José had fixed the locks. The oldest of the team, José had been a locksmith before a drive-by took out his family in the godforsaken backstreets of Bogotá. With nothing to live for, he’d signed up for the rival gang. José understood revenge.
So did Roberto. It pushed him forward as he stole down the hallway, moving fast in a crouch. He listened to the snoring of the other inmates. A bed creaked now and then as someone turned over in his sleep. He listened for any indication that someone noticed him, not trusting—despite substantial bribes and dire threats—that they wouldn’t betray him and sound the alarm.
José was waiting for him at the water block, along with Marco, the third member of the team.
“Any trouble?” Roberto kept his voice to a low whisper.
Marco shook his head. He was young and sullen, still not over the fact that they’d been imprisoned. That here, on the other side of the ocean, the boss couldn’t protect them. He was ready to go, but didn’t think it fair that they had to orchestrate the escape themselves. He’d griped and whined through the preparations. Which better stop right now, right here. Roberto flashed him a sharp look that warned him to be on his best behavior.
The young thugs coming out of the slums these days were too hotheaded, only after the glory, and rarely willing to put enough effort into a job to get it done right. They wanted the fastest car and the biggest gun, wanted to build reputations overnight, which led to too much senseless killing.
“All’s according to plan,” José was saying.
Exactly what Roberto wanted to hear. His sticker, a spoon handle sharpened into a knife, waited stashed inside a showerhead. He retrieved the makeshift tool then went to work on removing a wall panel.
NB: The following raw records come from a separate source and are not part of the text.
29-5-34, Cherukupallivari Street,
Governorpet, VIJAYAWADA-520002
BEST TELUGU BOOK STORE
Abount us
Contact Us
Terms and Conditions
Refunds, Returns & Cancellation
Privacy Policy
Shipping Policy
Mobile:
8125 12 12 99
A hundred years ago, Sagro Prison had been the hunting castle of some Italian king. When they’d rebuilt it into a prison in the fifties, they changed just about everything. Security had been upgraded several times since, but the prison’s waste and sewer system still connected to the old castle’s cistern.
All Roberto and his men had had to do over the endless months that they’d been locked up here was dig through the wall. The cistern’s ducts, carved from stone, were plenty wide to accommodate a man.
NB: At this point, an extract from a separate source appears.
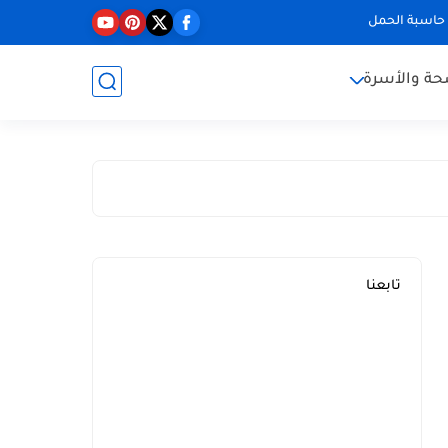
حاسبة الحمل
حة والأسرة
تابعنا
José squeezed in first, then Marco, Roberto going last, pulling the wall panel into place behind him. By morning they’d be free men. His to-do list was simple: get food, finish the boss’s business in Trieste, then get the hell out of Italy.
But he wouldn’t go back to Bogotá, not straightaway. He had personal business in the area which he meant to see handled. He was going to Valtria, the small kingdom to the north, to gain retribution for his brother’s death.
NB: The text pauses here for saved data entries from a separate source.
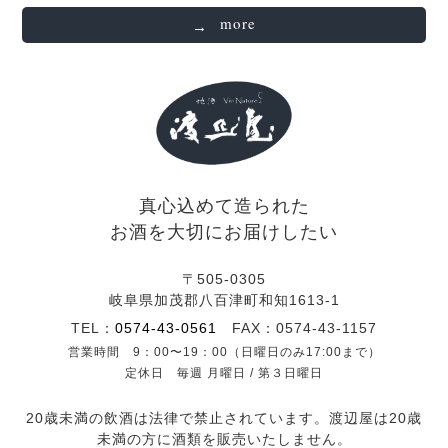
more
真心込めて造られた
お酒を大切にお届けしたい
〒505-0305
岐阜県加茂郡八百津町和知1613-1
TEL：
0574-43-0561
FAX：0574-43-1157
営業時間 9：00〜19：00（日曜日のみ17:00まで）
定休日 毎週 月曜日 / 第３日曜日
20歳未満の飲酒は法律で禁止されています。渡辺屋は20歳
未満の方に酒類を販売いたしません。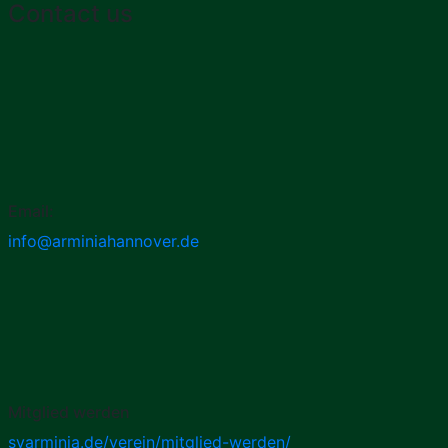
Contact us
Email:
info@arminiahannover.de
Mitglied werden
svarminia.de/verein/mitglied-werden/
An eye for an eye, a life for a life. He might have been too old-school to condone all the senseless killing the new gangs did these days, but revenge was part of a man’s honor. And he did believe in that. He certainly did.
Island of Morka, Nature Preserve, Valtria
SHE WAS THE SCOURGE of his life, a relentless thorn under his royal skin. Prince Lazlo of Valtria watched Milda Milas bear down on him and knew what it felt like to be hunted.
A professional matchmaker from New York. He loved his mother as much as all his brothers did, but the Queen had gone too far this time. One of her ladies-in-waiting had a cousin in New York who’d been Milda’s client. Apparently, a recommendation had been made. He didn’t like the idea of his mother discussing his personal life with her ladies-in-waiting. Shouldn’t they have been talking about the royal gardens or copying antique tapestries and the like when they retired to the Queen’s private quarters?
Despite the calming, balmy breeze that streamed from the endless azure water, Lazlo’s sense of peace was fast disappearing. He’d been looking forward to spending the day away from the palace, away from Milda’s harping. He should have known she wouldn’t let a perfectly good day go by without doing her best to ruin it. A dull throb started up in the knee he’d once injured in a crash. Maybe his subconscious was beginning to associate her with pain.
“And there I was, thinking I could hide from you here,” he said when she reached him.